**Kaynak metin:**
------------------------------------
Forum
İstanbul programı bu yıl “Yarını Anlamak” temasıyla başladı. Programın açılışında
konuşan Ulaştırma ve Altyapı Bakanlığı Bakan Yardımcısı Dr. Ömer Fatih Sayan, teknolojinin
değiştirici ve dönüştürücü niteliğinin gücünden bahsetti.
Program
online olarak düzenlendi. Bakan Yardımcısı Sayan, yeni teknolojilerin hepsinin
internetle olan bağına dikkat çekti. Uluslararası Telekomünikasyon Birliği’nin
resmi istatistiklerine göre dünya nüfusunun yarısından fazlasının internet
kullandığını hatırlatan Sayan, “Bu itibarla, veri analizi; işletmeler, kurumlar
ve hatta devletler için çok büyük önem arz ediyor. Veri kullanımı, “hız” ve “doğru
karar verme” konusunda çok büyük fark yaratıyor. Günümüz dünyasında veriyi gerektiği şekilde
kullanabilenler “kendi geleceklerini kendileri belirleme” ayrıcalığına sahip
oluyorlar. Dolayısıyla verinin işlenerek katma değere
dönüştürülmesi, insan hayatını kolaylaştıran uygulamalar geliştirilmesi ülkelerin
öncelikli gündemleri arasında yer alıyor.
Bu durum tüm ülkeler için yazılımcı ihtiyacını daha da öne çıkarıyor”
dedi.
Bu
durumun yazılıma olan ihtiyacı da artırdığını dile getiren Sayan, “2019 yılında
565 milyar dolarlık bir büyüklüğe ulaşan küresel yazılım sektörünün gelecek beş
yılda %5 büyümesi ve 2024 senesinde 730 milyar dolar seviyesine yükselmesi bekleniyor.
Yazılım sektörü yalnızca bahsedilen büyüklüğü ile değil, ekonomide yarattığı zincirleme etki ile de
stratejik bir sektör konumunda yer alıyor. Öyle ki yazılım sektörünün
büyüklüğünün dünya ölçeğinde önümüzdeki 5 yılın sonunda 4 trilyon dolara
çıkması bekleniyor. Ülkemizde ise yazılım sektörü açısından önemli bir
potansiyel bulunuyor. Özellikle son yıllarda Ar-Ge’ye ayrılan kaynaklardaki
artış ve bunlara erişimdeki kolaylıkların, ülkemizdeki yüksek teknoloji yoğun
sektörler üzerinde olumlu etkiler yarattığını görüyoruz. Bilişim sektöründe
ülkemizde var olan girişimcilik kapasitesinin daha fazla kullandırılmasının
sağlanmasında ve genç nüfusun özendirilmesi için verilen destek ile teşviklerin
daha çok yaygınlaştırılmasında, tematik ve sonuç odaklı olmasında yarar vardır.
------------------------------------
**Alıştırma görevleri:**
**A)** Kaynak metinde dolar cinsinden geçen bütün tutarları sıralayın.
**B)** Kaynak metinde “Yazılım sektörü yalnızca” ifadesinden başlayıp “olmasında yarar vardır.” ifadesine kadar uzanan her şeyi aynen kopyalayın.

**Veri kümesinden alıntı:**
------------------------------------
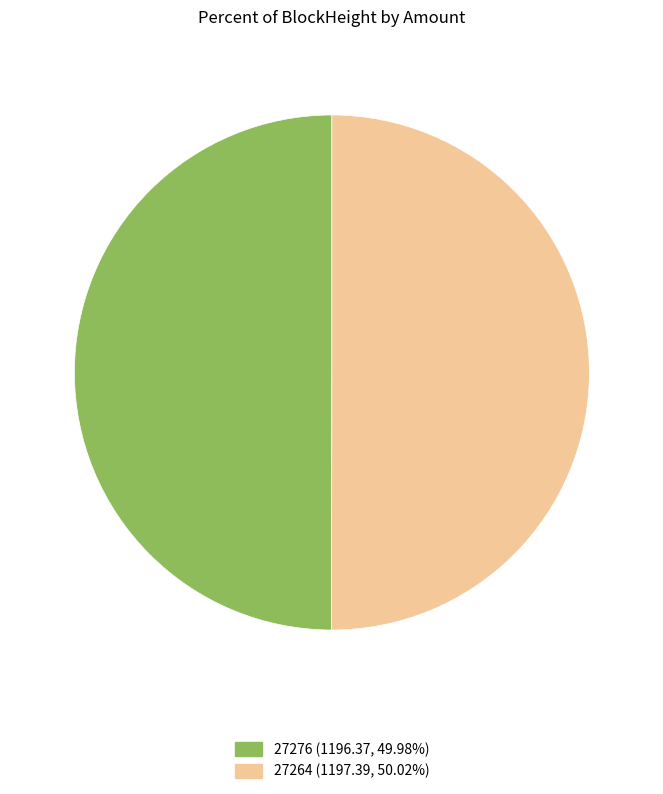

Do 27264 and 27276 together represent more than half of the pie?

Yes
------------------------------------
**Alıştırma yanıtları:**
**A)**
565 milyar dolar
730 milyar dolar
4 trilyon dolar

**B)**
Yazılım sektörü yalnızca bahsedilen büyüklüğü ile değil, ekonomide yarattığı zincirleme etki ile de
stratejik bir sektör konumunda yer alıyor. Öyle ki yazılım sektörünün
büyüklüğünün dünya ölçeğinde önümüzdeki 5 yılın sonunda 4 trilyon dolara
çıkması bekleniyor. Ülkemizde ise yazılım sektörü açısından önemli bir
potansiyel bulunuyor. Özellikle son yıllarda Ar-Ge’ye ayrılan kaynaklardaki
artış ve bunlara erişimdeki kolaylıkların, ülkemizdeki yüksek teknoloji yoğun
sektörler üzerinde olumlu etkiler yarattığını görüyoruz. Bilişim sektöründe
ülkemizde var olan girişimcilik kapasitesinin daha fazla kullandırılmasının
sağlanmasında ve genç nüfusun özendirilmesi için verilen destek ile teşviklerin
daha çok yaygınlaştırılmasında, tematik ve sonuç odaklı olmasında yarar vardır.